Someone asked me recently if I felt worried about my son being an only child. “Yes,” I said. “And we’ve got fleas as a result.”
For years, Matt has been asking for a little brother or sister, as though it would simply be a case of picking one up from the baby shop. The older I get, the less I feel capable of everything that growing a human entails so a few months ago I convinced him that a cat would be just as good. Erwyn, my husband, wasn’t that keen, but he too succumbed to the picture that I painted of how delightful life would be with a cat around the place cheering us up.
We went off to the sanctuary and filled in lots of forms. They wouldn’t give us a young cat because we live near a big road. There was only one we could take home that day. She’d been abandoned, was nearly dead when she was brought in, and they were amazed she had survived. She was about 12 years old, they thought. They had named her Arabella, but we could change it if we liked.
“Please can we have her,” said Matt.
I looked at his eyes and at her eyes, both full of pleading. It seemed like an opportunity to do a modest good deed and we took Arabella home, lauding the bravery of her survival, and pledging to make sure that the last years of her life were wonderful. I thought her name was a bit stupidly posh. “Maybe we should call her Lazarus,” I said, “as she rose from the dead so many times.”

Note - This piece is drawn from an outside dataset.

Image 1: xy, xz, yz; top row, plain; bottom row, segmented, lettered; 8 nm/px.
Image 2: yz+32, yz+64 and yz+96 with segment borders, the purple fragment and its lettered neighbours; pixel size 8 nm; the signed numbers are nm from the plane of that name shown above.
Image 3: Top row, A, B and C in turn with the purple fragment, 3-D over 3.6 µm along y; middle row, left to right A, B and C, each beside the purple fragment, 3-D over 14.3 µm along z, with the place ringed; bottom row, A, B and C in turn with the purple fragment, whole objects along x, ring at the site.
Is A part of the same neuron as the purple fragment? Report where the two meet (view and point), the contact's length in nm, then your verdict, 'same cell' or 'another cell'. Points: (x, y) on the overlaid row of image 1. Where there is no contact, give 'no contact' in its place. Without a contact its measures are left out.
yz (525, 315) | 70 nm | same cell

But no, Matt liked Arabella so Arabella she stayed. And she was lovely to have around the place. She had an air of not quite being able to believe her luck at having a sofa to sit on and enough to eat. She tolerated Matt’s enthusiasm for her very well—at first he was a bit inclined to treat her like a cuddly toy—and took to Erwyn. When I went away for work she slept next to him on my side of the bed and then looked a bit peeved when I came back.
It wasn’t all larks. Matt fed her but somehow I’d ended up in charge of the litter tray and I gagged every morning as I emptied it into the outside dustbin, often in the pouring rain. I tried to encourage al fresco toileting but Arabella wasn’t having it. A baby would grow out of nappies, I thought, but gave up my attempts at feline potty training and focused on accepting the situation with good grace.

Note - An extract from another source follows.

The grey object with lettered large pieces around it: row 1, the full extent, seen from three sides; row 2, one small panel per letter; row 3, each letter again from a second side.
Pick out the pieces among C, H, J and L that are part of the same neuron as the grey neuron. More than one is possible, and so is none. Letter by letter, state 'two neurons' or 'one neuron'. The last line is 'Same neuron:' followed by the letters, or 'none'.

Then I had a few itchy bites on my ankle. I googled. Fleas!
We annexed Arabella to a room with no carpet or soft furnishings and my parents commenced a bathing and grooming regime. We tried everything the pet shop had to offer and home remedies from the internet. Arabella looked confused but accepting through the whole process. She never scratched or seemed uncomfortable but the fleas were stubborn. They were only ever two or three but they wouldn’t go. After three weeks of this, I asked my Facebook friends what to do and learned that the over the counter stuff doesn’t work a lot of the time and we had to take her to the vets for the good gear.

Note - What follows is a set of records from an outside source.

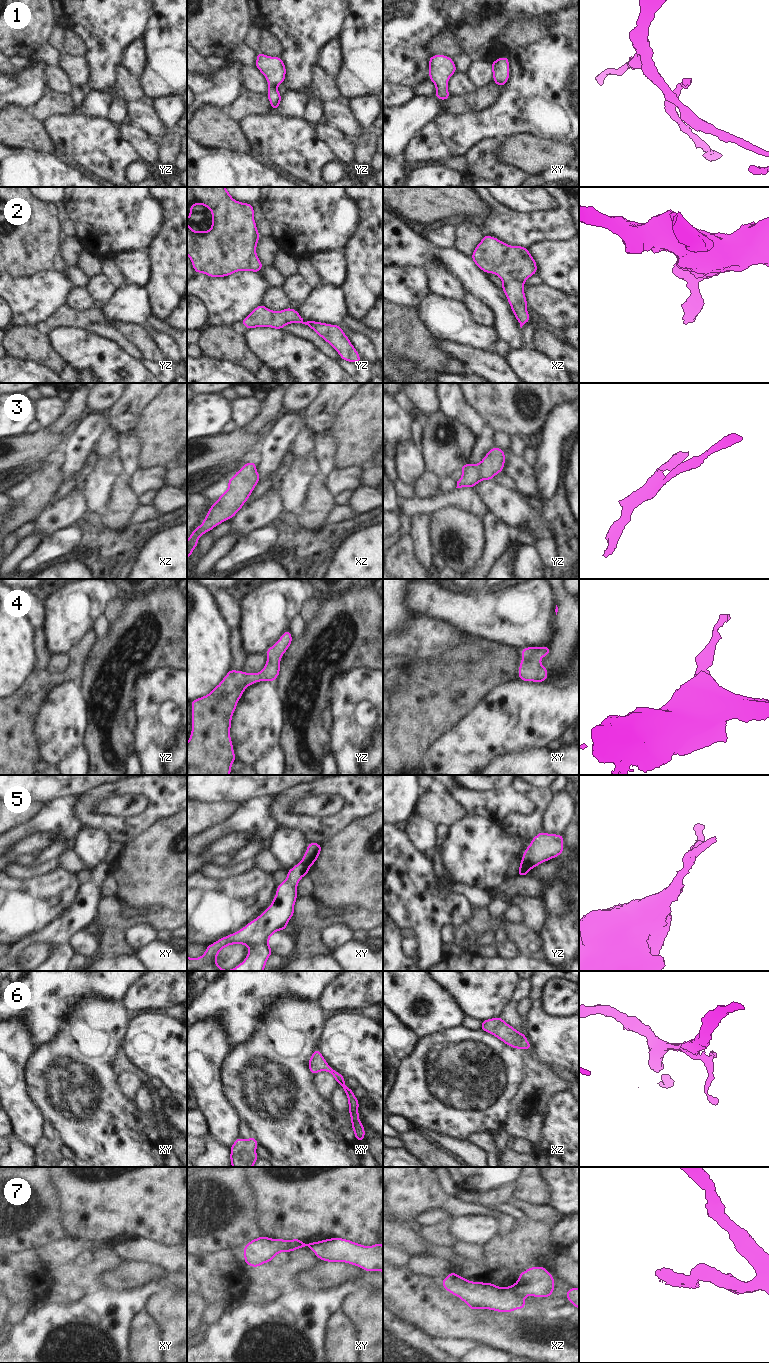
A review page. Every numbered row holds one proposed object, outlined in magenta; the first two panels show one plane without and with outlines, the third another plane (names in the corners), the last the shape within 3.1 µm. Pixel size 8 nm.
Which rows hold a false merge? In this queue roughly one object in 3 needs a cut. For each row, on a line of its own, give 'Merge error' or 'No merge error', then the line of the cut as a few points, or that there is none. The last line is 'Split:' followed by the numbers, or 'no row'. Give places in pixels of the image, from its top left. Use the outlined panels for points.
1: No merge error. No split
2: No merge error. No split
3: No merge error. No split
4: No merge error. No split
5: Merge error. Split along yz (521, 860), (531, 867)
6: No merge error. No split
7: Merge error. Split along xz (509, 1286), (516, 1293), (524, 1297)
Split: 5, 7.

Arabella looked very unhappy as we waited in the vets, mainly due to the two dachshunds and the Great Dane sitting either side of her. She purred as she stepped out of her basket on to the table in the consulting room.
“She’s a happy little thing,” said the vet.
“She is!” I said. “She has a really good and grateful attitude to life.”
The vet gave us a prescription and told us that the over the counters used to work but don’t anymore. We put it on straight away, and the next day Arabella was free.
“Arabella looks happy, doesn’t she?” said Matt. We looked at her, curled up on the sofa, restored to the glory and luxury of cushions. “Are you glad we got her?”
I thought of all the effort, of the dreaded litter tray, of how sometimes the cat can feel like just another thing on my long list of jobs. I watched Matt stroke Arabella, and the way she pushed her forehead into him, asking for more love and affection. Matt has learnt to be gentler with her than he used to be and they get on very well. Arabella does take effort, but then most things worth having do.
And I thought how much harder it would be to have had a baby as the fourth member of our family and I said, “Oh yes, I love Arabella. I’m so glad we got her,” and I made a silent plan that as part of teaching Matt to be a responsible pet owner he really should start being in charge of the litter tray.